Das Wichtigste in Kürze
- Es ist der Traum vieler junger Menschen: Ein Sprachaufenthalt irgendwo im Ausland.
- «Kassensturz» zeigt mit zwei Beispielen von der Sprachschule Education First (EF), wie dieser Traum jäh platzen kann. Nämlich dann, wenn die Unterkunft ungeheizt, voller Schimmel und Ungeziefer ist.
- Zwar bezahlt EF den Betroffenen «aus Kulanz» einen Teil der Kosten zurück. Doch viel zu wenig, sagt ein Rechtsexperte.
Es sollten die besten vier Wochen ihres Lebens werden: Die beiden Freundinnen Ivana und Vanessa planten einen Sprachaufenthalt in den USA. Die internationale Sprachschule EF (Education First), bei der sie ihren Aufenthalt buchen, kannten sie von Vorträgen in ihrer Schule. Der Auftritt dort, in den Prospekten und im Internet erscheint den zwei KV-Angestellten sehr professionell. Voller Vorfreude reisen sie nach Miami Beach.
Das Zimmer war total dreckig, verschimmelt, es hatte Käfer am Boden.
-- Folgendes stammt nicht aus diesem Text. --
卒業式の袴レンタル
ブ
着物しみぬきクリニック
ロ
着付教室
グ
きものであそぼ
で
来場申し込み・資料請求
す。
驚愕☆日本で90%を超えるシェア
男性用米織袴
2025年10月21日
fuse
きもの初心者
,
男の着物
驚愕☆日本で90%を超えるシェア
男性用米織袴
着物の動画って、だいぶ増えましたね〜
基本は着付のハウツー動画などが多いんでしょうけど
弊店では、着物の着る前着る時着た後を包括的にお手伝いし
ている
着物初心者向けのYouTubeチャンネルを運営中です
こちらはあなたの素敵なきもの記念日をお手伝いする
Als sie dort ihre Unterkunft beziehen, werden sie allerdings jäh auf den Boden der Tatsachen zurückgeholt: «Das Zimmer war total dreckig, verschimmelt, es hatte Käfer am Boden», erinnert sich Vanessa. Sie erwarteten keine Luxusunterkunft, aber «einigermassen bewohnbar darf sie für diesen Preis durchaus sein», findet Vanessa. Immerhin bezahlten die jungen KV-Angestellten für Schule unter und Zimmer weit über 3000 Franken.
Fotografieren verboten
Am selben Abend kontaktieren sie ihren Ansprechpartner von EF Schweiz. Und hören erst mal nichts. Vanessa und Ivana ziehen ins Hotel. Vier Tage später offeriert ihnen EF ein neues Zimmer im selben Haus an. Allerdings bietet sich den Sprachschülerinnen das gleiche Bild: Schmutz und Schimmel überall. Beweisen können sie das nicht, denn sie dürfen die Räume nicht fotografieren. Sie lehnen die Zimmer ab.
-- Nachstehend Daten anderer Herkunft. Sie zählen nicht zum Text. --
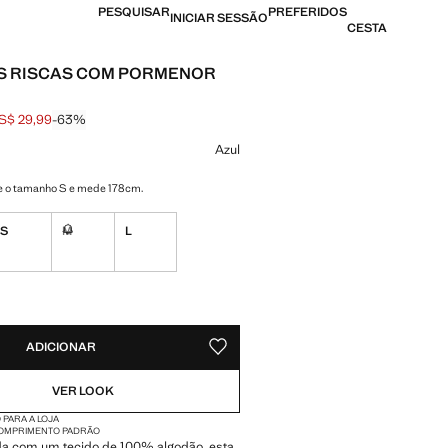
PESQUISAR
PREFERIDOS
INICIAR SESSÃO
CESTA
S RISCAS COM PORMENOR
S$ 29,99
-63%
l riscado [US$ 79,99 ]
[US$ 29,99 ]
ma cor
Azul
e o tamanho S e mede 178cm.
S
M
L
nível. Quero!
Não disponível. Quero!
DES!
VEL. QUERO!
ADICIONAR
GUARDAR NOS ARTIGOS PREFERIDO
VER LOOK
 PARA A LOJA
OMPRIMENTO PADRÃO
a com um tecido de 100% algodão, esta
Eine Woche später dann ein letzter Versuch in der gleichen Unterkunft. Wieder ist das Zimmer dreckig. Doch sie resignieren und bleiben, übernachten auf fleckigen Matratzen. Am nächsten Tag teilen sie EF mit, dass sie den Aufenthalt abbrechen und nach Hause reisen. «Darauf kam keine Reaktion. Mir kam es so vor, als käme es tagtäglich vor, dass jemand abbricht», erzählt Vanessa.
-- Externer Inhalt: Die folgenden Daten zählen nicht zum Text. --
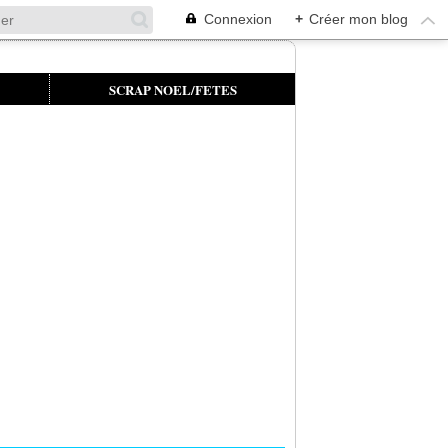
Connexion
+
Créer mon blog
SCRAP NOEL/FETES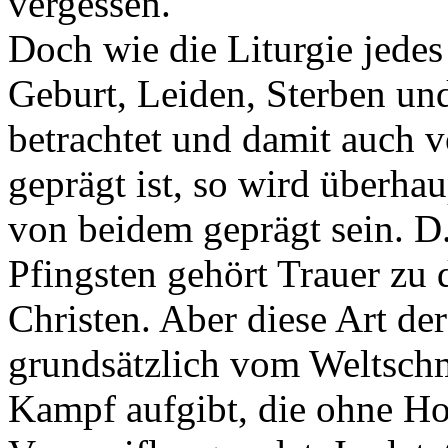
vergessen.
Doch wie die Liturgie jedes
Geburt, Leiden, Sterben un
betrachtet und damit auch 
geprägt ist, so wird überha
von beidem geprägt sein. D
Pfingsten gehört Trauer zu
Christen. Aber diese Art der
grundsätzlich vom Weltschm
Kampf aufgibt, die ohne Hof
Aus Geste der Kulanz haben wir 500 Franken gutgeschrieben.
EF – laut Eigendeklaration die grösste Sprachschule weltweit – will die Vorwürfe vor der Kamera nicht kommentieren. In einer Stellungnahme schreibt EF an «Kassensturz»: «Das erste Zimmer entsprach nicht den EF-Standards, weshalb den beiden Frauen nach Meldung des Mangels Alternativen angeboten wurden. (…) Gemäss AGB wären wir nicht verpflichtet gewesen, eine Rückvergütung zu gewähren. Aus Geste der Kulanz haben wir 500 Franken gutgeschrieben.»
Unterkunft ohne Heizung
Eine ähnliche Geschichte erzählt die 19-jährige Nadia im «Kassensturz». Eigentlich wollte sie für 13 Wochen in New York ihr Englisch aufbessern. Kostenpunkt: Über 10'000 Franken. Auch sie wird in einer eher bescheidenen Unterkunft untergebracht: Die Heizung funktioniert nicht, die Wände sind kaum isoliert, der Wind ist im Zimmer deutlich spürbar und der Lärm gross. Das Mini-Bad teilt sie mit sieben anderen Bewohnern.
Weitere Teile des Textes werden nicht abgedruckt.